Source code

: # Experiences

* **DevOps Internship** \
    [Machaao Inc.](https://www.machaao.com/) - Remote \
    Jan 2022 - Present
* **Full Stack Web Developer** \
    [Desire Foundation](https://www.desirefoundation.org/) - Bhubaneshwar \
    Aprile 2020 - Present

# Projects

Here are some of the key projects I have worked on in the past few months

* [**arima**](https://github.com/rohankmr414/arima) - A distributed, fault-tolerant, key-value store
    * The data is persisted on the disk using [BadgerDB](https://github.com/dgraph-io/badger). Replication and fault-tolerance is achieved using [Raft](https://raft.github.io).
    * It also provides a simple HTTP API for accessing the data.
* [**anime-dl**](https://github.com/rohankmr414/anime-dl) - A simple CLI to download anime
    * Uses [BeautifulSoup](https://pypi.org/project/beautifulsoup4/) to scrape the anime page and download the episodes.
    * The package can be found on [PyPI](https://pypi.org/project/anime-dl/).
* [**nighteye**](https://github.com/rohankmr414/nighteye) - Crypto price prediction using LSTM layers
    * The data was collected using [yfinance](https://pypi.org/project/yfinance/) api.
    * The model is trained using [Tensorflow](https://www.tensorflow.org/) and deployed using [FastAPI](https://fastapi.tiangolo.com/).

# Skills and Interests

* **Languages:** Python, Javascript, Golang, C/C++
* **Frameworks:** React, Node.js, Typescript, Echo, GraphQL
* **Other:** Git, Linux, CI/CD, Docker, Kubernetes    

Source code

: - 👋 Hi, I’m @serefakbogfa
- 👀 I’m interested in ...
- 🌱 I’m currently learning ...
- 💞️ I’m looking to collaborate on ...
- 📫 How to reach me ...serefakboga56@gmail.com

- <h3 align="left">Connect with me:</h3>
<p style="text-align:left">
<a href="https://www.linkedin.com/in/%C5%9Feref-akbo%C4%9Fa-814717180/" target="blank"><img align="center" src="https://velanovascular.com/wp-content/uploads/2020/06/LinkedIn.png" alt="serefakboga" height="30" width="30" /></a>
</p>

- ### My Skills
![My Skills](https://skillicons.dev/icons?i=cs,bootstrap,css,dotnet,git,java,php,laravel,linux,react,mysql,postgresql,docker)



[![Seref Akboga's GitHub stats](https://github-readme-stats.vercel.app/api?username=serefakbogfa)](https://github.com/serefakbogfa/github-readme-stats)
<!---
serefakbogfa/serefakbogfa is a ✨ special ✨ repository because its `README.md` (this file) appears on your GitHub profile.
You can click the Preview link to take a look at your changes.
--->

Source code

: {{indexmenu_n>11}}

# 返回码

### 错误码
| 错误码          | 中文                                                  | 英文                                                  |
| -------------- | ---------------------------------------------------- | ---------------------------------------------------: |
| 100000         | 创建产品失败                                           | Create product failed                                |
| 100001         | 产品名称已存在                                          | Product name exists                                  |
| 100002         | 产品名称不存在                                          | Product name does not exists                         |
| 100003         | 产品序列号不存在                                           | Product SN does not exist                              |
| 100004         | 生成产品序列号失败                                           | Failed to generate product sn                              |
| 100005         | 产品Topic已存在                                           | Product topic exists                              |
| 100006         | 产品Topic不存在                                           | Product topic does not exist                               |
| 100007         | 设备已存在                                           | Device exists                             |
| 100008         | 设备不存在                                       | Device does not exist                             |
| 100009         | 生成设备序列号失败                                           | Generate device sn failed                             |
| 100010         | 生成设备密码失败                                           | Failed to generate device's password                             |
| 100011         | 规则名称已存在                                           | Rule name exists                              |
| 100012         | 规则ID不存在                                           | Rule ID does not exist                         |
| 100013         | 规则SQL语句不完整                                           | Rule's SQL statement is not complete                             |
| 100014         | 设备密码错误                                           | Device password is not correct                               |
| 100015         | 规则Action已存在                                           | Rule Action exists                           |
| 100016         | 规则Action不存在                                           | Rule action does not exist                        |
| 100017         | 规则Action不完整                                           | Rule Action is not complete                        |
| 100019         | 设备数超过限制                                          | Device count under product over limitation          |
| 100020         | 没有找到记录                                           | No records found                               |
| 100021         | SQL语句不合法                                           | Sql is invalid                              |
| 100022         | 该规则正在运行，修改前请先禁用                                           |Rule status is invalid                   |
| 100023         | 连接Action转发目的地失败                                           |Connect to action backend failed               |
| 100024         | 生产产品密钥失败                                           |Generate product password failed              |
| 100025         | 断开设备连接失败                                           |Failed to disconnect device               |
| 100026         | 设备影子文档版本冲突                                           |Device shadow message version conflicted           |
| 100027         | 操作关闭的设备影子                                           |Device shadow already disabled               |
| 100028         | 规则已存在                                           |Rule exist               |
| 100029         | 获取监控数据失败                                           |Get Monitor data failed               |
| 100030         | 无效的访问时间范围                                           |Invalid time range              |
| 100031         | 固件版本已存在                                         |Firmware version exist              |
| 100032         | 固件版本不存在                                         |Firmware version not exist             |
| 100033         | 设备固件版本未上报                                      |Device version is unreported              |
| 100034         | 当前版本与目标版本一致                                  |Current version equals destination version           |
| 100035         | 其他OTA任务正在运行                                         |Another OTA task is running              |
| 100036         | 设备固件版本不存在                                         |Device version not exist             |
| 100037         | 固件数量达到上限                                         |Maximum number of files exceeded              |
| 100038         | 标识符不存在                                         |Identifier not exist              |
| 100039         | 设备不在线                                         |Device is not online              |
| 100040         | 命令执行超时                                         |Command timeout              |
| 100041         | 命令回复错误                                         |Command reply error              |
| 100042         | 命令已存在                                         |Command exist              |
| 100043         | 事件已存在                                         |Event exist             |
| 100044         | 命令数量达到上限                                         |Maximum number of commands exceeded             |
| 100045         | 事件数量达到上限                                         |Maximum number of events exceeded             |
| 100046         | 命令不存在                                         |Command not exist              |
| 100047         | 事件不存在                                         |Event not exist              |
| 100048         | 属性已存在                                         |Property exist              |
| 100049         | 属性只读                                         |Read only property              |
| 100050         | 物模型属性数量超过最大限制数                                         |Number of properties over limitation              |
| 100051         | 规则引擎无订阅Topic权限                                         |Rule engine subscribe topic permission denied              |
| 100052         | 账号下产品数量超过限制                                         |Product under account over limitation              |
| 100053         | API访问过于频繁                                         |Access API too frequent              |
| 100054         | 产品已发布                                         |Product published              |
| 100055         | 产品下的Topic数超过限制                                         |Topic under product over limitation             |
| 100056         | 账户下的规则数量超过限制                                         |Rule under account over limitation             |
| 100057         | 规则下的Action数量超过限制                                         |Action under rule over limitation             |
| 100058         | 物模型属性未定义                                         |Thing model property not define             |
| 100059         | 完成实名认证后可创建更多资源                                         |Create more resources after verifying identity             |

--------------------------------

## PROBLEM TO WORK ON
Recast the records as a Markdown table with the columns "Row" and "Line", starting at the beginning of the records and ending at the line containing "Here are some". Give each line its own numbered row and leave out blank lines.

## WRITTEN RESPONSE
| Row | Line |
|---|---|
| 1 | Source code |
| 2 | : # Experiences |
| 3 | * **DevOps Internship** \ |
| 4 |     [Machaao Inc.](https://www.machaao.com/) - Remote \ |
| 5 |     Jan 2022 - Present |
| 6 | * **Full Stack Web Developer** \ |
| 7 |     [Desire Foundation](https://www.desirefoundation.org/) - Bhubaneshwar \ |
| 8 |     Aprile 2020 - Present |
| 9 | # Projects |
| 10 | Here are some of the key projects I have worked on in the past few months |